Instructions:

I suggest you start working on this week’s assignment using just a R script file, and work out the different things you have to do using just R code.

The submission, of course, has to be a R Markdown file and the corresponding knitted HTML file. You will create this R Markdown file on your own, adding R chunks in it with code copied from your scirpt file. You also have to write in the question numbers and a minimal narrative in markdown as part of the R Markdown file, so that it reads more like a report.

The submission will consist of your R markdown file and knitted HTML file. You have to make sure that the HTML file is properly rendered. Both files are required, and omitting one is an incomplete assignment

Also, please remove any and all template-based text from the R markdown file before you submit it. We don’t want to see the template materials in any submissions.

Reading

  1. Please read Chapter 3 of R4DS. This is a really nice reference. If you’re interested, look at section 3.7 for a deeper understanding of how different statistical transformations can be accommodated within different geometries in ggplot2.

Exercises

  1. Let’s look at the breast cancer data set we’be been using.

    1. Create a bar plot of the frequencies of ER status (Hint: geom_bar. How would you modify the dataset so that there is no separate bar for NA’s?
    2. Color each bar by the frequencies of HER2 status within each group. (Hint: you can add aes(color='HER2.Status') or aes(fill='HER2.Status') to the geom_bar statement.
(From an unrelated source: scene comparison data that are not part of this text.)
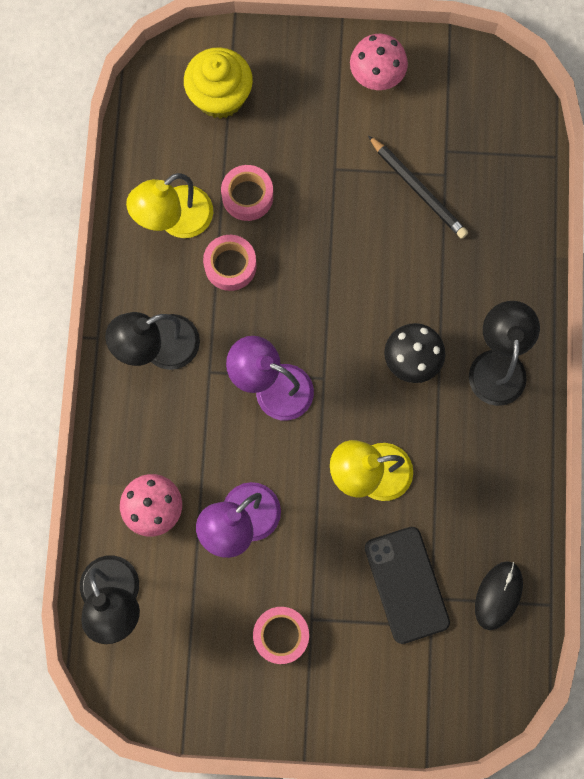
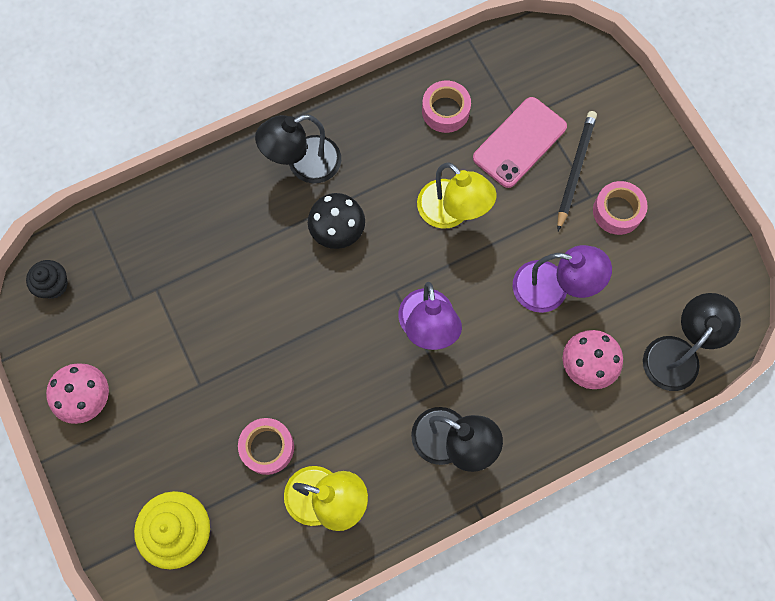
camera: 120 degrees left, 5 degrees down
pink tape [203,235,257,291] -> pink tape moved to [422,81,471,133]
black phone [365,527,450,644] -> pink phone [473,97,567,188]
black pencil [368,135,468,239] -> black pencil moved to [557,111,597,231]
black mouse [475,561,523,630] -> none
none -> black cupcake [26,260,68,299]

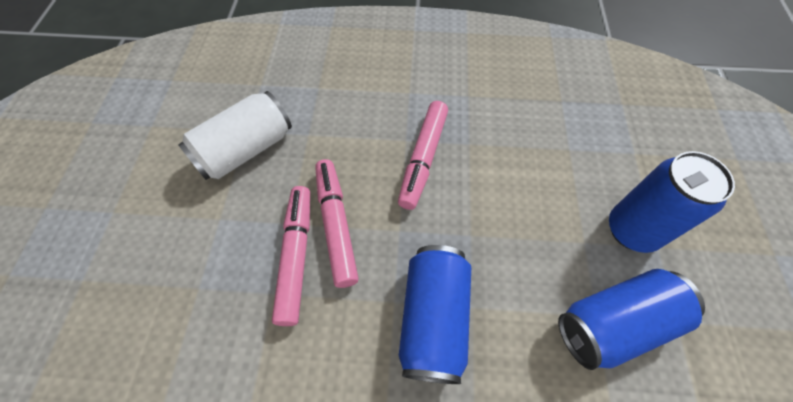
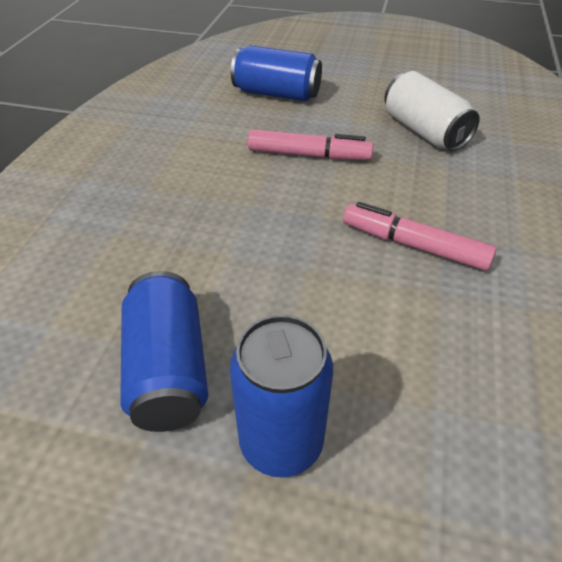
camera: 100 degrees right, 15 degrees down
pink marker [315,159,359,288] -> none
blue can [399,245,471,384] -> blue can moved to [231,45,322,101]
What is the difference in these two choices?)
    3. I would like to see a graph showing the relative frequencies of HER2 status within each ER group. Read the documentation ?geom_bar as well as section 3.8 of R4DS to find this solution.
  2. The diamonds dataset is included in the ggplot2 package.
    1. Add a column to the diamonds dataset that is the volume of each diamond (multiplying the x, y and z variables)
    2. Plot a scatter plot of diamond price against diamond volume
    3. Modify the plot to add colors based on the cut of each diamond
    4. Modify the previous plot to construct a facetted plot where each facet is based on a color.
  3. The following links provide data for U.S. incidence rates per 100,000, standardized to the 2000 standard U.S. population, for brain, colon, esophageal, lung and oral cancers for the period 1975-2016. These data/HW6 are provided from the SEER program.

    Our goal is to create a single graphic showing the patterns of incidence rates over this time period for the 5 cancers, something like the one below:

    1. Each csv file is in the same format. Open one in a text editor like Notepad (Windows) or TextEdit (Mac) to see lines you may need to skip. (I don’t suggest Excel since it has a habit of changing formating and adding columns when you save back into csv). Then read each of the five files into R. For convenience I’ll refer to these datasets as brain, colon, esophagus, lung and oral.
      • Confirm that each dataset has 43 rows and 10 columns
    2. Create three separate datasets for each site, one for both sexes, one for males and one for females. Each dataset should still have year of diagnosis. So each dataset should have 43 rows and 4 columns.
  4. For the next few points, I will refer to the both sexes datasets. You’ll do the same for the male and female datasets.

    1. Each dataset has the same column headers. We’ll be joining the data sets into a single data set using the year of diagnosis as the key, i.e. the common variable that will determine the joins. This means we have to make the column names for the different data sets (except the year column) distinctive. Change the column names replacing both_sexes with the names of the cancer sites
      • Hints: names(brain) gives the column names for the brain data. You can also change column names using names(brain) <- ... since this is just a vector. In particular, you can try something like names(brain) <- stringr::str_replace(names(brain), 'both_sexes', 'brain')
  5. Create a new composite dataset by repeatedly using left_join or inner_join to add each site-specific dataset to the composite data set. What I mean is, create a dataset joining A and B, then join C to the result, then join D to the result and so on.

    1. For each of these datasets:
      1. Remove the row with the overall 1975-2016 rates
      2. Use pivot_longer to make a dataset with 3 columns: year, type of cancer and cancer incidence rate
  6. Create 3 plots like the one above, one for all races, one for whites and one for blacks. Assign the ggplot code for each to a name, i.e. something like plt1 <- ggplot(...) + .... Display the graph for all races, and create and display a panelled plot where the white and black plots are presented side-by-side. You can use functions from cowplot, ggpubr or patchwork as you like.

    1. Make sure you have labelled everything properly, including titles, so that the graphical information is self-evident.